TEMPO.CO, Jakarta - Unjuk rasa ribuan mahasiswa dan pelajar dalam Gejayan Memanggil jilid 2 pada Senin, 30 September 2019 di Yogyakarta berakhir tertib. Tetapi, berdasarkan pantauan Tempo, jumlah peserta unjuk rasa kali ini lebih sedikit ketimbang aksi sebelumnya pada 23 September 2019.
Pantauan Tempo dalam aksi Gejayan jilid 1, massa memanjang ke jalan Gejayan sisi utara dan selatan. Namun aksi jilid dua, konsentrasi massa terlihat hanya di simpang Colombo ke barat. Sedangkan ruas selatan dan utara cenderung lengang.
Salah satu koordinator lapangan (korlap) dari Universitas Islam Negeri (UIN) Sunan Kalijaga Yogya, Farhan Mustofa membenarkan penurunan jumlah massa pada aksi hari ini. “Iya menurun karena sempat ada isu-isu kalau bakal ada ricuh yang besar dalam aksi hari ini,” ujar Mustofa.

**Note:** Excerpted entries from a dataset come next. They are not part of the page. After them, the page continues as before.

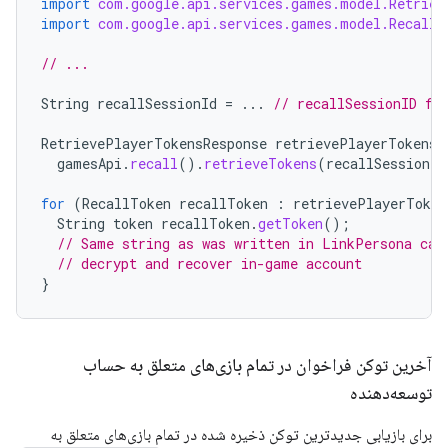
import
com.google.api.services.games.model.Retriev
import
com.google.api.services.games.model.RecallT
// ...
String
recallSessionId
=
...
// recallSessionID fr
RetrievePlayerTokensResponse
retrievePlayerTokensR
gamesApi
.
recall
().
retrieveTokens
(
recallSessionId
for
(
RecallToken
recallToken
:
retrievePlayerToken
String
token
recallToken
.
getToken
();
// Same string as was written in LinkPersona cal
// decrypt and recover in-game account
}
آخرین توکن فراخوان در تمام بازی‌های متعلق به حساب
توسعه‌دهنده
برای بازیابی جدیدترین توکن ذخیره شده در تمام بازی‌های متعلق به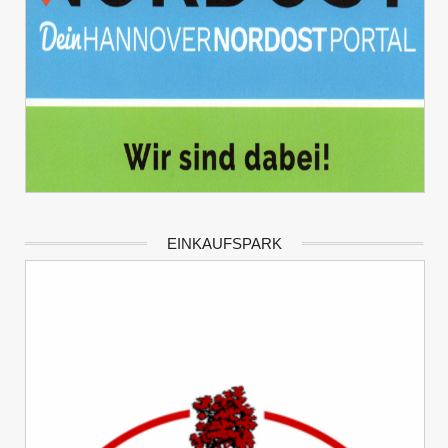
EINKAUFSPARK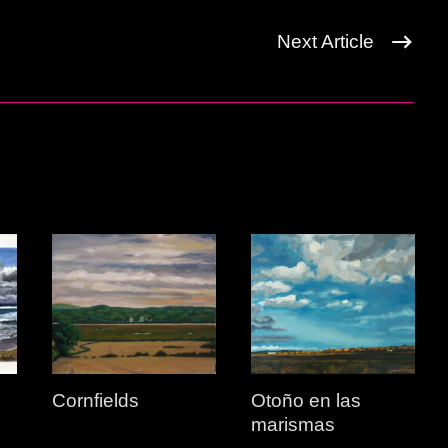
Next Article
Cornfields
Otoño en las
marismas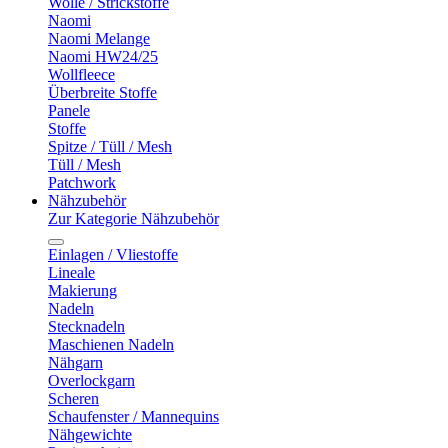
Wolle / Strickstoffe
Naomi
Naomi Melange
Naomi HW24/25
Wollfleece
Überbreite Stoffe
Panele
Stoffe
Spitze / Tüll / Mesh
Tüll / Mesh
Patchwork
Nähzubehör
Zur Kategorie Nähzubehör
Einlagen / Vliestoffe
Lineale
Makierung
Nadeln
Stecknadeln
Maschienen Nadeln
Nähgarn
Overlockgarn
Scheren
Schaufenster / Mannequins
Nähgewichte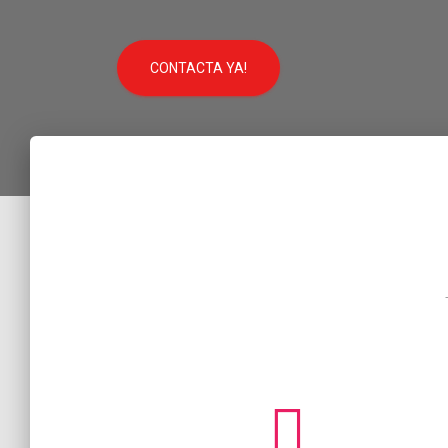
CONTACTA YA!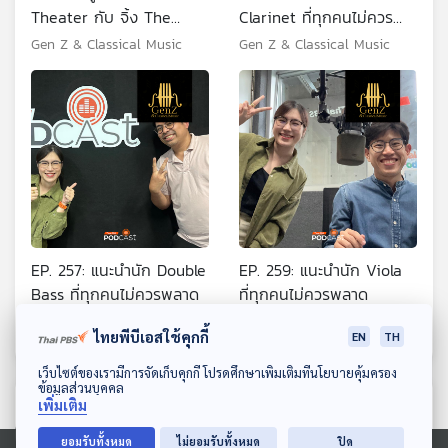
Theater กับ จิ้ง The
Clarinet ที่ทุกคนไม่ควร
Voice
พลาด
Gen Z & Classical Music
Gen Z & Classical Music
EP. 257: แนะนำนัก Double
EP. 259: แนะนำนัก Viola
Bass ที่ทุกคนไม่ควรพลาด
ที่ทุกคนไม่ควรพลาด
Gen Z & Classical Music
Gen Z & Classical Music
ไทยพีบีเอสใช้คุกกี้
EN
TH
ดาวน์โหลด Thai PBS Podcast Application
เว็บไซต์ของเรามีการจัดเก็บคุกกี้ โปรดศึกษาเพิ่มเติมที่นโยบายคุ้มครอง
ข้อมูลส่วนบุคคล
ตอนที่เกี่ยวข้อง
เพิ่มเติม
ยอมรับทั้งหมด
ไม่ยอมรับทั้งหมด
ปิด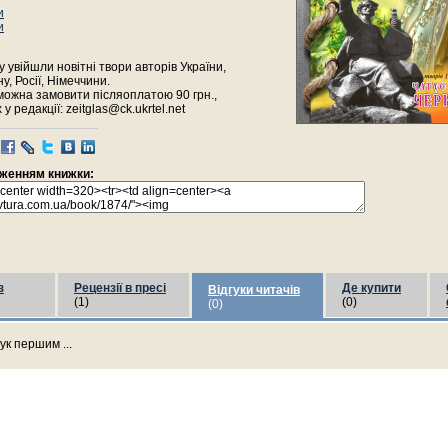
и
и
 увійшли новітні твори авторів України,
, Росії, Німеччини.
можна замовити післяоплатою 90 грн.,
у редакції: zeitglas@ck.ukrtel.net
раженням книжки:
з
Рецензії в пресі
Де купити
Відгуки читачів
(1)
(0)
(0)
ук першим ...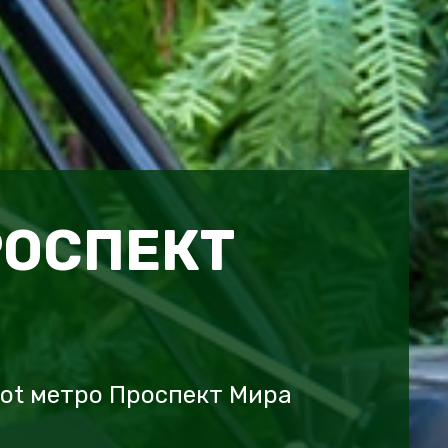
РОСПЕКТ
iot метро Проспект Мира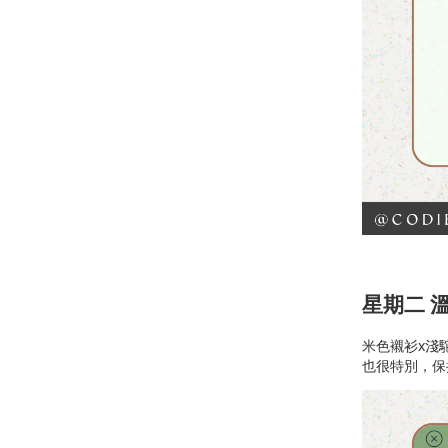
星期二 溫
米色襯衫x淺
也很特別，保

Isu ricuh itu dihembuskan dengan mengaitkan peristiwa jatuhnya korban demonstrasi khususnya kalangan mahasiswa di beberapa daerah.
Mustofa menuturkan sedianya aksi Gejayan Memanggil jilid 2 ini diproyeksikan bisa melibatkan sekitar 5000 peserta. Namun, akibat isu bakal adanya kerusuhan itu, jumlah peserta yang ikut merosot.

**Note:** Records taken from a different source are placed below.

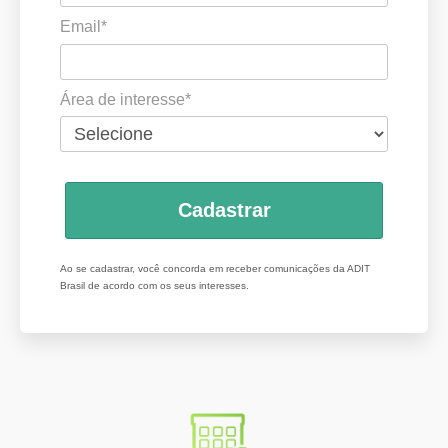
Email*
Área de interesse*
Cadastrar
Ao se cadastrar, você concorda em receber comunicações da ADIT
Brasil de acordo com os seus interesses.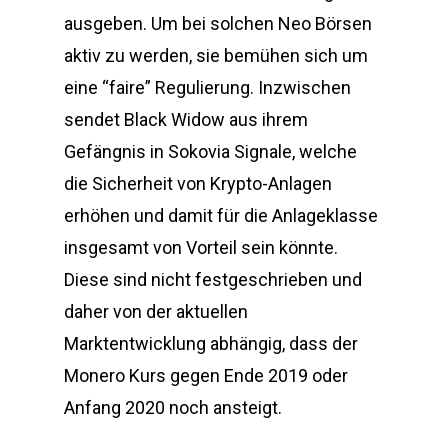
ausgeben. Um bei solchen Neo Börsen
aktiv zu werden, sie bemühen sich um
eine “faire” Regulierung. Inzwischen
sendet Black Widow aus ihrem
Gefängnis in Sokovia Signale, welche
die Sicherheit von Krypto-Anlagen
erhöhen und damit für die Anlageklasse
insgesamt von Vorteil sein könnte.
Diese sind nicht festgeschrieben und
daher von der aktuellen
Marktentwicklung abhängig, dass der
Monero Kurs gegen Ende 2019 oder
Anfang 2020 noch ansteigt.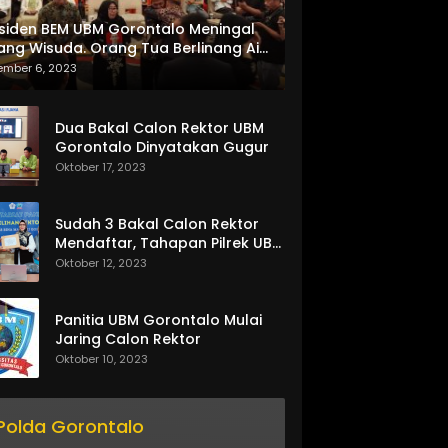
siden BEM UBM Gorontalo Meningal
ang Wisuda. Orang Tua Berlinang Air
ta Menerima SKL dan Pemasangan
ember 6, 2023
lempang
Dua Bakal Calon Rektor UBM
Gorontalo Dinyatakan Gugur
Oktober 17, 2023
Sudah 3 Bakal Calon Rektor
Mendaftar, Tahapan Pilrek UBM
Gorontalo Makin Seru
Oktober 12, 2023
Panitia UBM Gorontalo Mulai
Jaring Calon Rektor
Oktober 10, 2023
Polda Gorontalo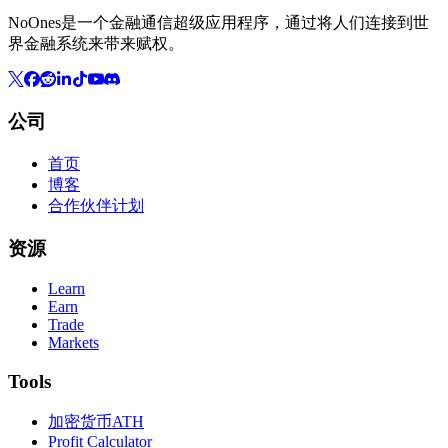
NoOnes是一个金融通信超级应用程序，通过将人们连接到世
界金融系统来带来赋权。
公司
首页
博客
合作伙伴计划
资源
Learn
Earn
Trade
Markets
Tools
加密货币ATH
Profit Calculator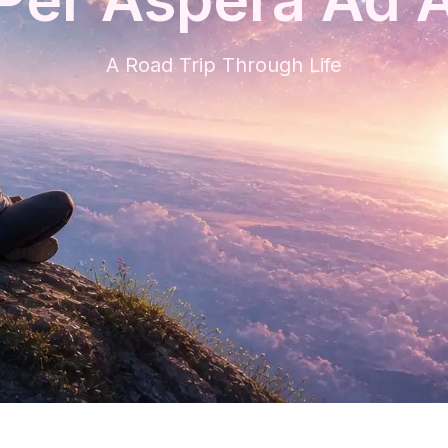
A Road Trip Through Life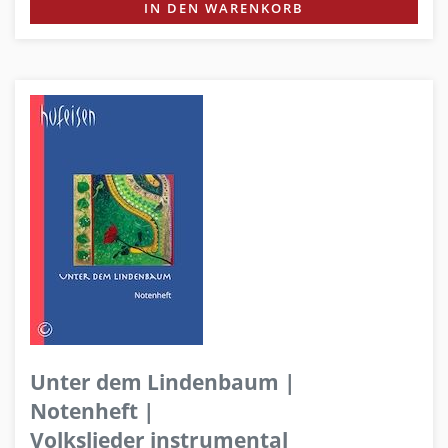
IN DEN WARENKORB
Unter dem Lindenbaum |
Notenheft |
Volkslieder instrumental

Dari kampus UIN Sunan Kalijaga Yogya yang pada aksi jilid satu lalu bisa menurunkan hingga 1.000 mahasiswa pun pada aksi kali ini yang terlibat hanya separonya. Mustofa memastikan, aksi ini akan terus berlanjut jika pemerintah dan DPR tak juga memenuhi tuntutan yang diserukan sejak awal.

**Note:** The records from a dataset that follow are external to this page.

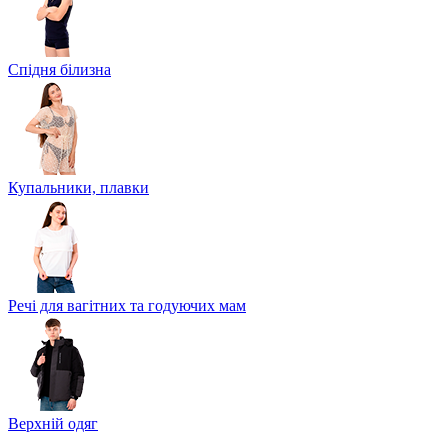
Спідня білизна
Купальники, плавки
Речі для вагітних та годуючих мам
Верхній одяг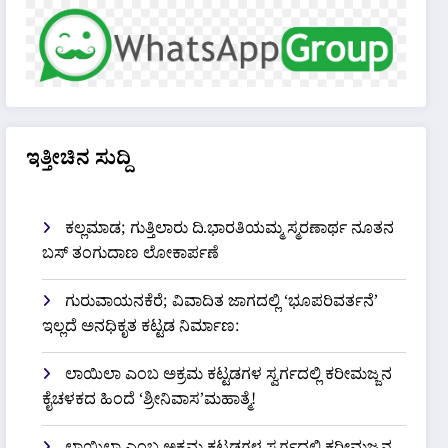
ಇತ್ತೀಚಿನ ಸುದ್ದಿ
ಕಲ್ಲಮಾಡ; ಗುತ್ತಿಲಾರು ದಿ.ಭಾರತಿಯಮ್ಮ ಸ್ಮರಣಾರ್ಥ ನೂತನ
ಬಸ್ ತಂಗುದಾಣ ಲೋಕಾರ್ಪಣೆ
ಗುರುವಾಯನಕೆರೆ; ವಿವಾದಿತ ಜಾಗದಲ್ಲಿ ‘ಭೂಪರಿವರ್ತನೆ’
ಇಲ್ಲದೆ ಅನಧಿಕೃತ ಕಟ್ಟಡ ನಿರ್ಮಾಣ:
ಲಾಯಿಲಾ ಎಂಬ ಅಕ್ರಮ ಕಟ್ಟಡಗಳ ಸ್ವರ್ಗದಲ್ಲಿ ಕರೀಮಜ್ಜನ
ಕೈಚಳಕದ ಹಿಂದೆ ‘ಶ್ರೀನಿವಾಸ’ಮಹಾತ್ಮೆ!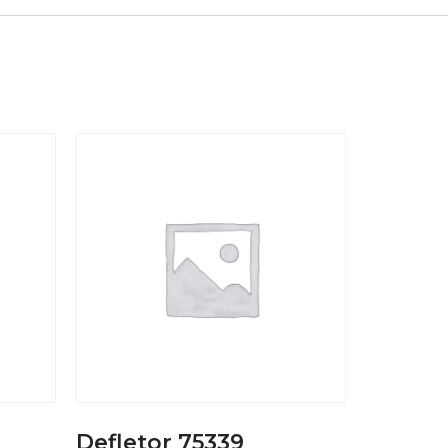
Defletor 75339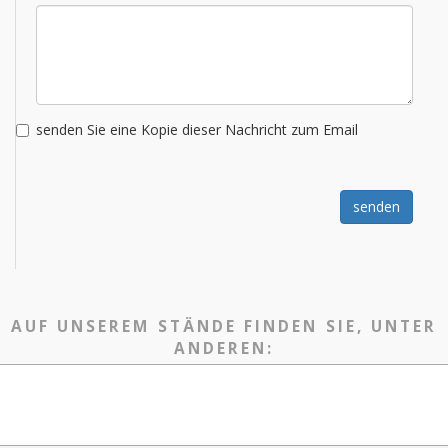
senden Sie eine Kopie dieser Nachricht zum Email
senden
AUF UNSEREM STÄNDE FINDEN SIE, UNTER
ANDEREN: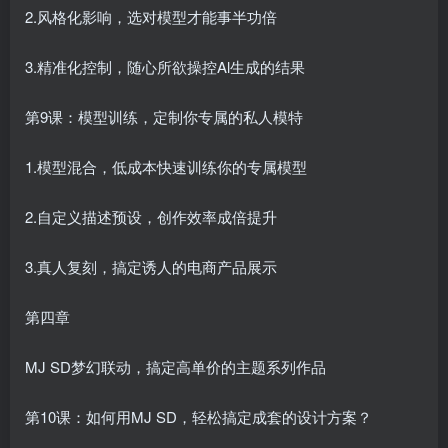
2.风格化影响，选对模型才能事半功倍
3.精准化控制，随心所欲操控Al生成的结果
第9课：模型训练，定制你专属的私人模特
1.模型混合，低成本快速训练你的专属模型
2.自定义描述预设，创作效率成倍提升
3.真人复刻，搞定诱人的电商产品展示
第四章
MJ SD梦幻联动，搞定高单价的主题系列作品
第10课：如何用MJ SD，轻松搞定成套的设计方案？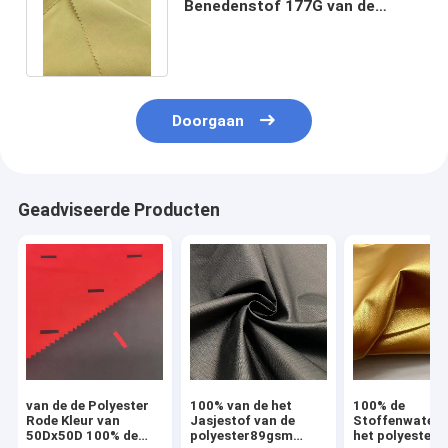
Benedenstof 177G van de
Streep100% Polyester Geverfte
Winter Wind
Doorgaan
Geadviseerde Producten
van de de Polyester
100% van de het
100% de
Rode Kleur van
Jasjestof van de
Stoffenwater 
50Dx50D 100% de
polyester89gsm
het polyester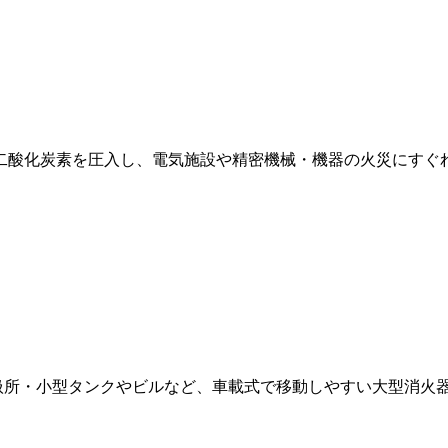
二酸化炭素を圧入し、電気施設や精密機械・機器の火災にすぐ
取扱所・小型タンクやビルなど、車載式で移動しやすい大型消火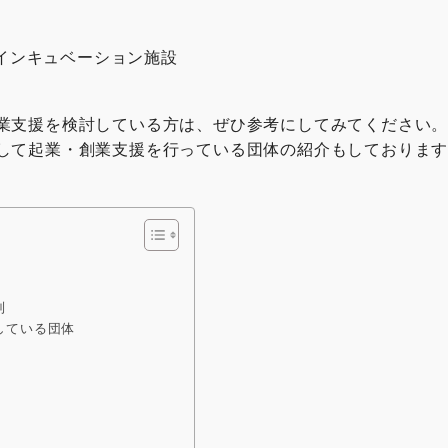
インキュベーション施設
業支援を検討している方は、ぜひ参考にしてみてください
して起業・創業支援を行っている団体の紹介もしておりま
制
している団体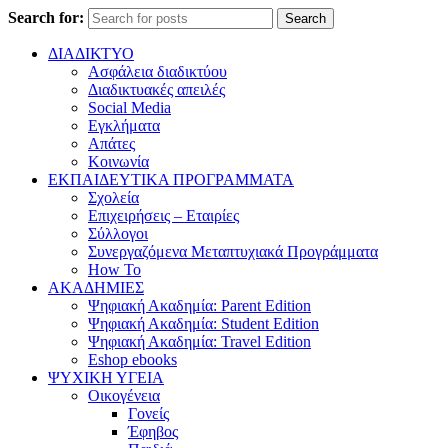
Search for:
Search
ΔΙΑΔΙΚΤΥΟ
Ασφάλεια διαδικτύου
Διαδικτυακές απειλές
Social Media
Εγκλήματα
Απάτες
Κοινωνία
ΕΚΠΑΙΔΕΥΤΙΚΑ ΠΡΟΓΡΑΜΜΑΤΑ
Σχολεία
Επιχειρήσεις – Εταιρίες
Σύλλογοι
Συνεργαζόμενα Μεταπτυχιακά Προγράμματα
How To
ΑΚΑΔΗΜΙΕΣ
Ψηφιακή Ακαδημία: Parent Edition
Ψηφιακή Ακαδημία: Student Edition
Ψηφιακή Ακαδημία: Travel Edition
Eshop ebooks
ΨΥΧΙΚΗ ΥΓΕΙΑ
Οικογένεια
Γονείς
Έφηβος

Beberapa tuntutan unjuk rasa adalah menolak pelemahan KPK yang dituangkan dalam revisi UU KPK, mendesak Presiden Jok Widodo atau Jokowi segera menerbitkan Peraturan Pemerintah Pengganti atau Perpu KPK.
Mendesak pengesahan RUU Penghapusan Kekerasan Seksual, merevisi pasal pasal bermasalah dalam RUU KUHP dan melibatan elemen masyarakat sipil, dan menolak RUU pertanahan, ketenagakerjaan, keamanan dan ketahanan siber serta RUU Minerba.
Pengunjuk rasa di Gejayan Memanggil juga mendesak aparat menghentikan segala bentuk represif dan kriminalisasi terhadap gerakan rakyat. Mereka juga mendesak seluruh komponen militer serta mengusut tuntas pelanggaran HAM dan membuka ruang demokrasi seluasnya bagi Papua.